# Monkfield vivarium and ventilation. Advice/review needed



## scotjess (May 6, 2013)

Hi everyone, I'm after some advice and reviews. 
I have a Vivexotic EX48 (122cmx61cmx52.5cm)now which has 5 long strips for ventilation. I need to change it (due to sealant gone off and wood chips coming of a bit) but I'm a bit concerned about the ventilation in the Monkfield viv. Are the holes big enough (there are only 4 in the 48"x24"x24")
I looked into the new vivexotics but they all have smaller floor space. Any advice? 
My beardie Karl has a fragile health so I don't want to get it wrong.
Thank you ***x1f642;


----------



## Arcadiajohn (Jan 30, 2011)

I have them, they are quite well made and they do ventilate, however things can always be improved upon.
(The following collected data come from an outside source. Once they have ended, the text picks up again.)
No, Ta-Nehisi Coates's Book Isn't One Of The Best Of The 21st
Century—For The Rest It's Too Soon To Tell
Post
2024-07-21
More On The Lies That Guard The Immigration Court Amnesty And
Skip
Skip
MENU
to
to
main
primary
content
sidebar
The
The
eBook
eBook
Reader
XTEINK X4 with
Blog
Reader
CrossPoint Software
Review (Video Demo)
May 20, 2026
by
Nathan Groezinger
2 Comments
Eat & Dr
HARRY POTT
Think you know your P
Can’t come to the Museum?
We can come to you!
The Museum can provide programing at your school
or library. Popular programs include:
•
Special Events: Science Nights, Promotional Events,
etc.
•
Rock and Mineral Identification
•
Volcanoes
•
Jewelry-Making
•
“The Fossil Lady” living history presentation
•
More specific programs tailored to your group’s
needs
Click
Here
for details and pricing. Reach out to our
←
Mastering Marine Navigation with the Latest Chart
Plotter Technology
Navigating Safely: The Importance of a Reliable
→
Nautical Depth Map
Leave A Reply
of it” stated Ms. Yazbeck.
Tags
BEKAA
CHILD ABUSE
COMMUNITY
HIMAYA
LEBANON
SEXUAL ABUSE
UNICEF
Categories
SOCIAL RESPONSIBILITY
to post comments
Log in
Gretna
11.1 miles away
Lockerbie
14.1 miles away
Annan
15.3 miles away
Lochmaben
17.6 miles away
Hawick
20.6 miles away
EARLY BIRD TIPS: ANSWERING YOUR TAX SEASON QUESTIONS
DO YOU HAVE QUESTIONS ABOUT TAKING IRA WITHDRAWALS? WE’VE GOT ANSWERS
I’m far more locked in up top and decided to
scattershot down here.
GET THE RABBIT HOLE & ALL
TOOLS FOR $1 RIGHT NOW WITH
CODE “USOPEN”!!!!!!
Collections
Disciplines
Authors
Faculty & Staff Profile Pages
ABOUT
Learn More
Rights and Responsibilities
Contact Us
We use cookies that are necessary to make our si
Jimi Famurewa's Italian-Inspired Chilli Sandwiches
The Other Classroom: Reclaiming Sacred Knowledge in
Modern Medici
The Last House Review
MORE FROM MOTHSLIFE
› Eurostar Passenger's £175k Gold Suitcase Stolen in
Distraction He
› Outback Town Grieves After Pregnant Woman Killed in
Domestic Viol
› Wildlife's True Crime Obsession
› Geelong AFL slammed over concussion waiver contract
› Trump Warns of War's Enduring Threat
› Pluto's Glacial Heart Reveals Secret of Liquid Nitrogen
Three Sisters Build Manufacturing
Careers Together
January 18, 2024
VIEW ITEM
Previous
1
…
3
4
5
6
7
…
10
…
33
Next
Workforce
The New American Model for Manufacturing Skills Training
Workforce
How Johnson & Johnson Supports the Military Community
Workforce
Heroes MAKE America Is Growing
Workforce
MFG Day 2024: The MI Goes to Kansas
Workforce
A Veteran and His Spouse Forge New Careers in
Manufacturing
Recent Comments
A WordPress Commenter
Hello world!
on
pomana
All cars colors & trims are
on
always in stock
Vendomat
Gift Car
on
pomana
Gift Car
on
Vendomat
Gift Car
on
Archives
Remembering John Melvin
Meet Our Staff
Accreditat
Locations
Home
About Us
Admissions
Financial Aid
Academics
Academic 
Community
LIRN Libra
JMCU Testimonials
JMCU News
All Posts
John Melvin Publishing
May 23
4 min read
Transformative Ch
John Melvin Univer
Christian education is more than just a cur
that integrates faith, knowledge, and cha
You could easily drill and add in cabinet ventilation plates

If you add in 4 more, 2 at one side down towards the bottom of the viv and 2 more opposite the first 2 but towards the top of the viv the air will draw through like a chimney.

Its all part of the fun


----------



## scotjess (May 6, 2013)

Arcadiajohn said:


> I have them, they are quite well made and they do ventilate, however things can always be improved upon.
> 
> You could easily drill and add in cabinet ventilation plates
> 
> ...


Thanks for the tip. Sounds like they need work to be done. I don't have tools for this kind of holes. Also, I'm not physically able to build the viv myself so I'd have to make sure I get the tools and that my friend is OK to do this. I wish vivexotic hadn't made their viv smaller. I really want my boy to be comfy and safe. I have to think on that and see what's possible.


----------